INSTRUCTIONS FOR THE TASK:
Restate all the data exactly, so that each line is the same as before.

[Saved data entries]
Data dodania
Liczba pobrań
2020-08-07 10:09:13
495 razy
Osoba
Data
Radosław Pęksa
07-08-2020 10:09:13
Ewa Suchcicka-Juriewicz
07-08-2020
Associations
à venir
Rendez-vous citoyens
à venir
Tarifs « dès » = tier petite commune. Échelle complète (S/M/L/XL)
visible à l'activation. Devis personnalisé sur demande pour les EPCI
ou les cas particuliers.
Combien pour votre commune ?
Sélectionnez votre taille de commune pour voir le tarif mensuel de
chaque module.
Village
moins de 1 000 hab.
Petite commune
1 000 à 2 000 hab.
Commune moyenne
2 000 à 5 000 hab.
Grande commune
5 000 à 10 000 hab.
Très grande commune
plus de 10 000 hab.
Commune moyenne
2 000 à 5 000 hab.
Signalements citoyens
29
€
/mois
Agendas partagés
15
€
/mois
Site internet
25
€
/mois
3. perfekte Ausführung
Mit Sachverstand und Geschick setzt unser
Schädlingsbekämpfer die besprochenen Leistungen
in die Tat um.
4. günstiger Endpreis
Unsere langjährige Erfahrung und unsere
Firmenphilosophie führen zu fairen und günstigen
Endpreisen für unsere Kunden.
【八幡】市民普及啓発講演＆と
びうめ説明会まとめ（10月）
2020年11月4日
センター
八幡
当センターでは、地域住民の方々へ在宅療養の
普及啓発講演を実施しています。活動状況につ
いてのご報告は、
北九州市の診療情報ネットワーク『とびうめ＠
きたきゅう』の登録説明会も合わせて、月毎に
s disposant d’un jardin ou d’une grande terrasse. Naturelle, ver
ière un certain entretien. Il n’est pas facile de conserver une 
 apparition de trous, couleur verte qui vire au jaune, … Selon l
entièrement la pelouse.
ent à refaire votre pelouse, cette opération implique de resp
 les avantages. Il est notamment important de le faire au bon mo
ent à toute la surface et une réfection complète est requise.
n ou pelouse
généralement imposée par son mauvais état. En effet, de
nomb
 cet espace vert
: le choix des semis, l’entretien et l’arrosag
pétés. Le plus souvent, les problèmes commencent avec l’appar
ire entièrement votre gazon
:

OUTPUT OF THE TASK:
Data dodania
Liczba pobrań
2020-08-07 10:09:13
495 razy
Osoba
Data
Radosław Pęksa
07-08-2020 10:09:13
Ewa Suchcicka-Juriewicz
07-08-2020
Associations
à venir
Rendez-vous citoyens
à venir
Tarifs « dès » = tier petite commune. Échelle complète (S/M/L/XL)
visible à l'activation. Devis personnalisé sur demande pour les EPCI
ou les cas particuliers.
Combien pour votre commune ?
Sélectionnez votre taille de commune pour voir le tarif mensuel de
chaque module.
Village
moins de 1 000 hab.
Petite commune
1 000 à 2 000 hab.
Commune moyenne
2 000 à 5 000 hab.
Grande commune
5 000 à 10 000 hab.
Très grande commune
plus de 10 000 hab.
Commune moyenne
2 000 à 5 000 hab.
Signalements citoyens
29
€
/mois
Agendas partagés
15
€
/mois
Site internet
25
€
/mois
3. perfekte Ausführung
Mit Sachverstand und Geschick setzt unser
Schädlingsbekämpfer die besprochenen Leistungen
in die Tat um.
4. günstiger Endpreis
Unsere langjährige Erfahrung und unsere
Firmenphilosophie führen zu fairen und günstigen
Endpreisen für unsere Kunden.
【八幡】市民普及啓発講演＆と
びうめ説明会まとめ（10月）
2020年11月4日
センター
八幡
当センターでは、地域住民の方々へ在宅療養の
普及啓発講演を実施しています。活動状況につ
いてのご報告は、
北九州市の診療情報ネットワーク『とびうめ＠
きたきゅう』の登録説明会も合わせて、月毎に
s disposant d’un jardin ou d’une grande terrasse. Naturelle, ver
ière un certain entretien. Il n’est pas facile de conserver une 
 apparition de trous, couleur verte qui vire au jaune, … Selon l
entièrement la pelouse.
ent à refaire votre pelouse, cette opération implique de resp
 les avantages. Il est notamment important de le faire au bon mo
ent à toute la surface et une réfection complète est requise.
n ou pelouse
généralement imposée par son mauvais état. En effet, de
nomb
 cet espace vert
: le choix des semis, l’entretien et l’arrosag
pétés. Le plus souvent, les problèmes commencent avec l’appar
ire entièrement votre gazon
:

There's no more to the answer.